**** TEXT SEGMENT

Amongst the ideas attained by savages, and having an important part in their lives, though often taken for granted and unexpressed, are some of the highest generality: for example “force.” The notion of force is derived from the experience of effort in our own muscular exertions; but with the development of our perception of physical objects by the integration of sense-data—sight, touch, movement and resisted movement (kinÆsthesis), smell, hearing—this sense of effort, being transferred to objects as equivalent to our own exertions about them, becomes the all-important core of every object (or meaning of every perception of an object), without which the thing would be a mere show, neither useful nor injurious—sheep and tigers, rocks and pumpkins alike indifferent. Probably the perceptions of all the higher animals (down to reptiles) have this meaning. Force is reality, and by primitive man is thought of as the essence of whatever he conceives of as real, such as spells, talismans and ghosts. Having a subjective ground, from which it never becomes free, the notion of it is indefinite, varies for each of us with our constitution, age, health, and not only lends itself to the wildest whims of superstition, but has misled scientific investigations.

Relations are a class of general ideas familiar to savage thought, often appreciated with great subtlety and especially prominent in some magical operations. Relations are not only thought of by savages but compared, and likenesses discovered between them that may often surprise us. A gardener of New Guinea, having planted taro, ensured the growth of the crop by saying: “A murÆna, left on the shore by the tide, was exhausted and on the point of expiring, when the tide returned, and it revived and swam away.” And he struck the ground with a branch three times.[98] He saw that renewal of life in the murÆna and in the taro were the same thing; so that to describe one must strengthen the other—such is the “force” of a spell!

********

**PROBLEMS AND TASKS:**
1. In the text on savage thought, substitute "yam" for "taro" and give the part that opens with the words containing "Relations are a" and closes with "of a spell!".
2. In the text on savage thought, from what experience is the notion of force derived?
The listing plays no part in this work.

**** DATA EXTRACT

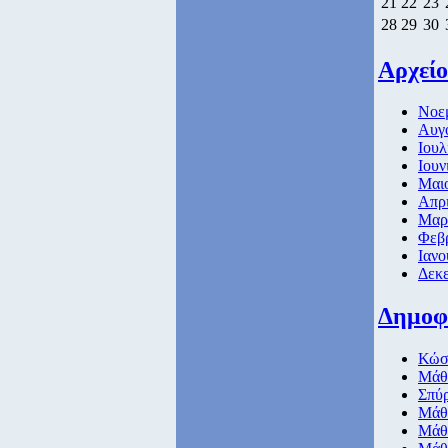
21
22
23
28
29
30
Αρχείο
Νοεμ
Αυγο
Ιουλ
Ιουν
Μαιο
Απρι
Μαρτ
Φεβρ
Ιανο
Δεκε
Δημοφ
Κώσ
Μάθη
Σπύ
Μάθη
Μάθη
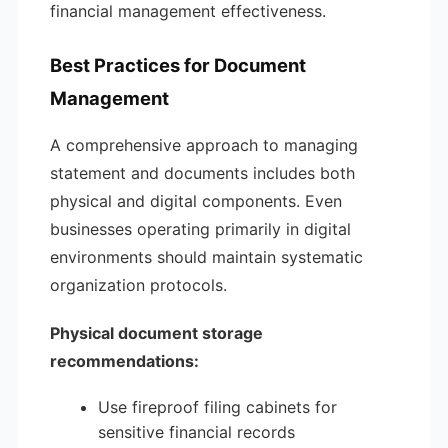
financial management effectiveness.
Best Practices for Document
Management
A comprehensive approach to managing
statement and documents includes both
physical and digital components. Even
businesses operating primarily in digital
environments should maintain systematic
organization protocols.
Physical document storage
recommendations:
Use fireproof filing cabinets for
sensitive financial records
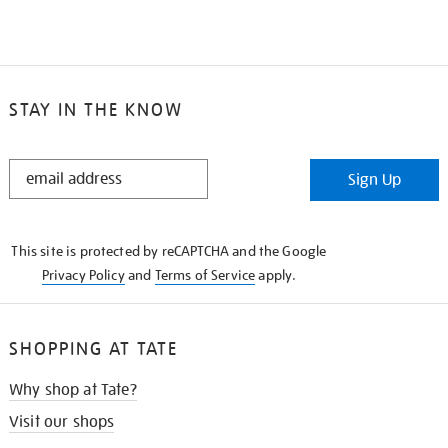
STAY IN THE KNOW
STAY
Sign Up
IN
THE
KNOW
This site is protected by reCAPTCHA and the Google
Privacy Policy
and
Terms of Service
apply.
SHOPPING AT TATE
Why shop at Tate?
Visit our shops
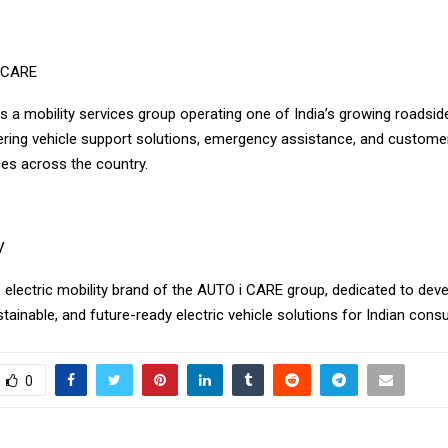
 CARE
s a mobility services group operating one of India’s growing roadsid
ering vehicle support solutions, emergency assistance, and custome
ces across the country.
V
 electric mobility brand of the AUTO i CARE group, dedicated to dev
stainable, and future-ready electric vehicle solutions for Indian con
0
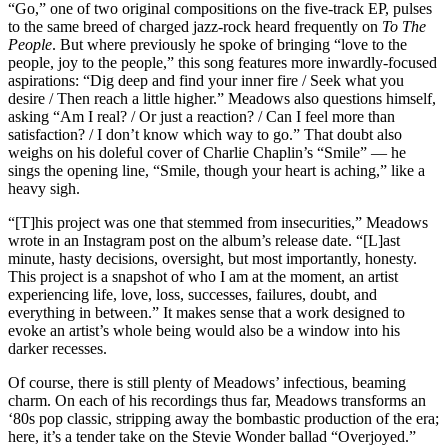
“Go,” one of two original compositions on the five-track EP, pulses
to the same breed of charged jazz-rock heard frequently on
To The
People
. But where previously he spoke of bringing “love to the
people, joy to the people,” this song features more inwardly-focused
aspirations: “Dig deep and find your inner fire / Seek what you
desire / Then reach a little higher.” Meadows also questions himself,
asking “Am I real? / Or just a reaction? / Can I feel more than
satisfaction? / I don’t know which way to go.” That doubt also
weighs on his doleful cover of Charlie Chaplin’s “Smile” — he
sings the opening line, “Smile, though your heart is aching,” like a
heavy sigh.
“[T]his project was one that stemmed from insecurities,” Meadows
wrote in an
Instagram post
on the album’s release date. “[L]ast
minute, hasty decisions, oversight, but most importantly, honesty.
This project is a snapshot of who I am at the moment, an artist
experiencing life, love, loss, successes, failures, doubt, and
everything in between.” It makes sense that a work designed to
evoke an artist’s whole being would also be a window into his
darker recesses.
Of course, there is still plenty of Meadows’ infectious, beaming
charm. On each of his recordings thus far, Meadows transforms an
‘80s pop classic, stripping away the bombastic production of the era;
here, it’s a tender take on the Stevie Wonder ballad “Overjoyed.”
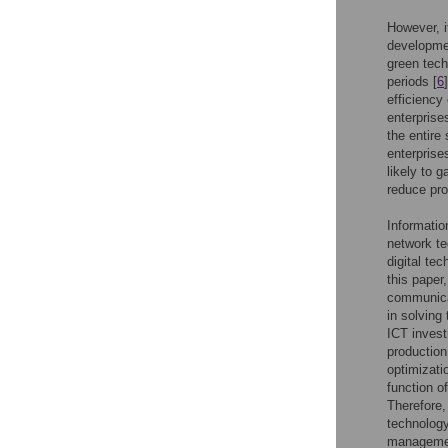
However, it
developmen
green tech
periods [
6
efficiency
enterprise
the entire
enterprise
likely to 
reduce pro
Informatio
network te
digital te
this paper
communica
in solving
ICT invest
production
optimizati
function o
Therefore,
technology
management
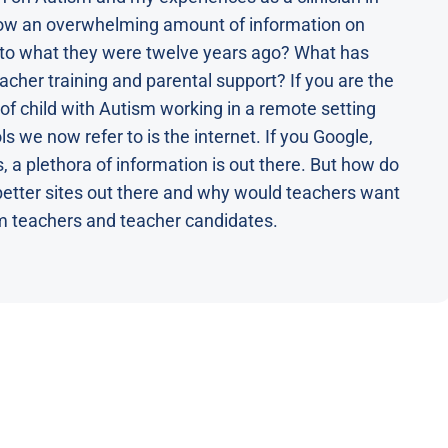
now an overwhelming amount of information on
 to what they were twelve years ago? What has
acher training and parental support? If you are the
 of child with Autism working in a remote setting
ls we now refer to is the internet. If you Google,
, a plethora of information is out there. But how do
better sites out there and why would teachers want
m teachers and teacher candidates.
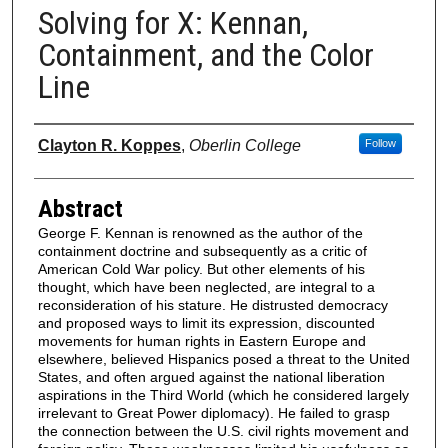
Solving for X: Kennan,
Containment, and the Color
Line
Authors
Clayton R. Koppes
,
Oberlin College
Follow
Abstract
George F. Kennan is renowned as the author of the
containment doctrine and subsequently as a critic of
American Cold War policy. But other elements of his
thought, which have been neglected, are integral to a
reconsideration of his stature. He distrusted democracy
and proposed ways to limit its expression, discounted
movements for human rights in Eastern Europe and
elsewhere, believed Hispanics posed a threat to the United
States, and often argued against the national liberation
aspirations in the Third World (which he considered largely
irrelevant to Great Power diplomacy). He failed to grasp
the connection between the U.S. civil rights movement and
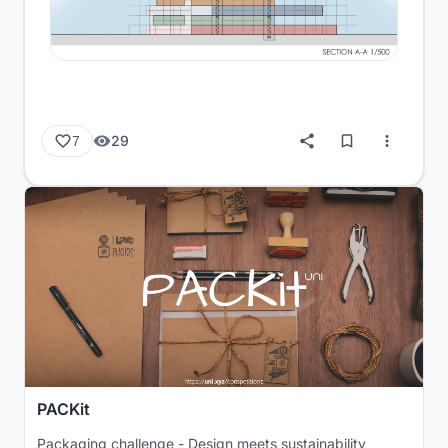
29
7
PACKit
Packaging challenge - Design meets sustainability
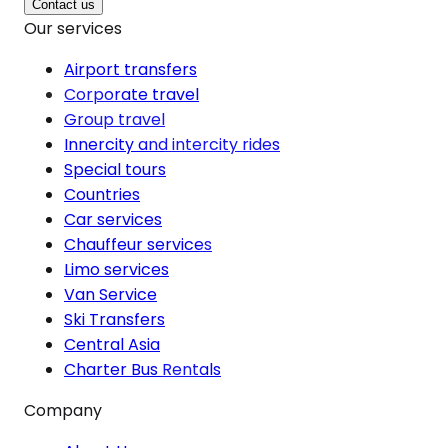
Contact us
Our services
Airport transfers
Corporate travel
Group travel
Innercity and intercity rides
Special tours
Countries
Car services
Chauffeur services
Limo services
Van Service
Ski Transfers
Central Asia
Charter Bus Rentals
Company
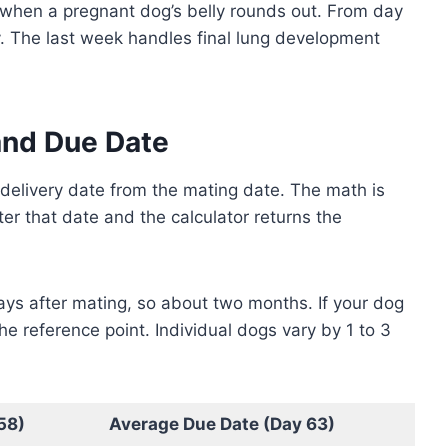
when a pregnant dog’s belly rounds out. From day
. The last week handles final lung development
and Due Date
 delivery date from the mating date. The math is
er that date and the calculator returns the
ays after mating, so about two months. If your dog
he reference point. Individual dogs vary by 1 to 3
58)
Average Due Date (Day 63)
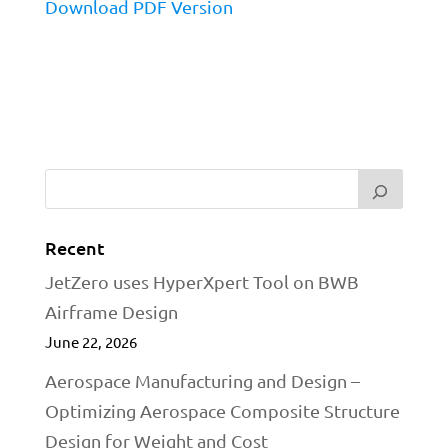
Download PDF Version
Recent
JetZero uses HyperXpert Tool on BWB
Airframe Design
June 22, 2026
Aerospace Manufacturing and Design –
Optimizing Aerospace Composite Structure
Design for Weight and Cost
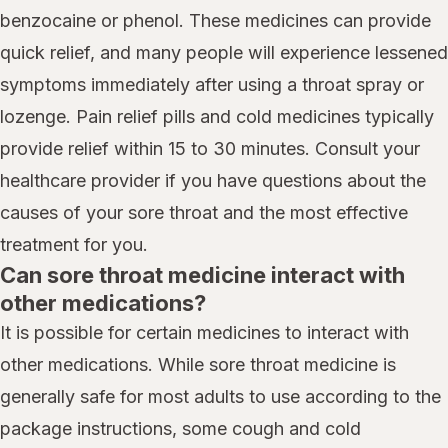
benzocaine or phenol. These medicines can provide
quick relief, and many people will experience lessened
symptoms immediately after using a throat spray or
lozenge. Pain relief pills and cold medicines typically
provide relief within 15 to 30 minutes. Consult your
healthcare provider if you have questions about the
causes of your sore throat and the most effective
treatment for you.
Can sore throat medicine interact with
other medications?
It is possible for certain medicines to interact with
other medications. While sore throat medicine is
generally safe for most adults to use according to the
package instructions, some cough and cold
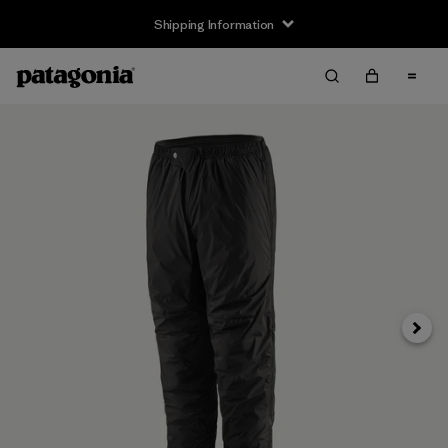
Shipping Information
Next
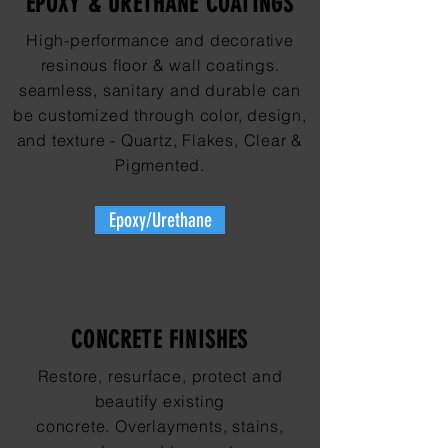
EPOXY & URETHANE COATINGS
High-performance and decorative
resinous floor & wall coatings.
seamless, sanitary and durable can
be customized through color, design,
and texture - Quartz, Flakes, Clear &
Pigmented.
Epoxy/Urethane
CONCRETE FINISHES
Restore, resurface, protect and
beautify existing
concrete. Overlayments, stains,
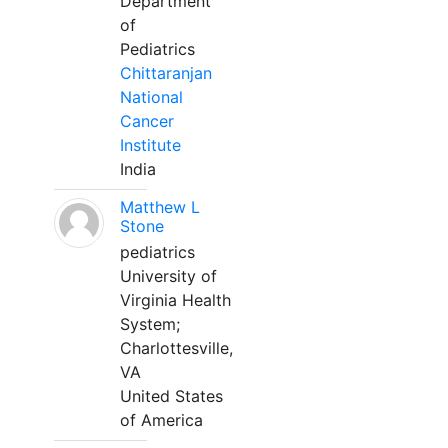
Department
of
Pediatrics
Chittaranjan
National
Cancer
Institute
India
Matthew L
Stone
pediatrics
University of
Virginia Health
System;
Charlottesville,
VA
United States
of America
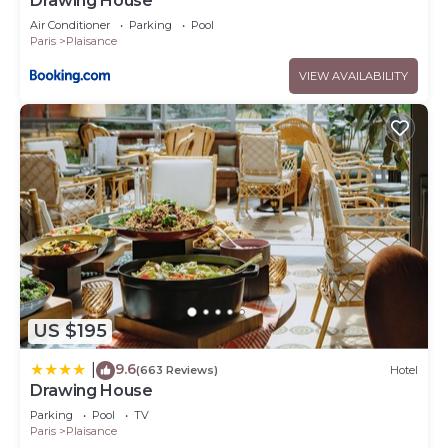
Drawing House
Air Conditioner
Parking
Pool
Paris
Plaisance
VIEW AVAILABILITY
US $195
9.6
|
(663 Reviews)
Hotel
Drawing House
Parking
Pool
TV
Paris
Plaisance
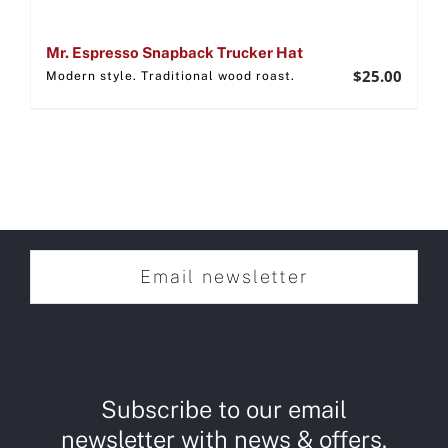
Mr. Espresso Snapback Trucker Hat
$
25.00
Modern style. Traditional wood roast.
Email newsletter
Subscribe to our email
newsletter with news & offers.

********

**RESULTS FOR THE EXERCISE:**
1.
Relations are a class of general ideas familiar to savage thought, often appreciated with great subtlety and especially prominent in some magical operations. Relations are not only thought of by savages but compared, and likenesses discovered between them that may often surprise us. A gardener of New Guinea, having planted yam, ensured the growth of the crop by saying: “A murÆna, left on the shore by the tide, was exhausted and on the point of expiring, when the tide returned, and it revived and swam away.” And he struck the ground with a branch three times.[98] He saw that renewal of life in the murÆna and in the yam were the same thing; so that to describe one must strengthen the other—such is the “force” of a spell!

2. From the experience of effort in our own muscular exertions.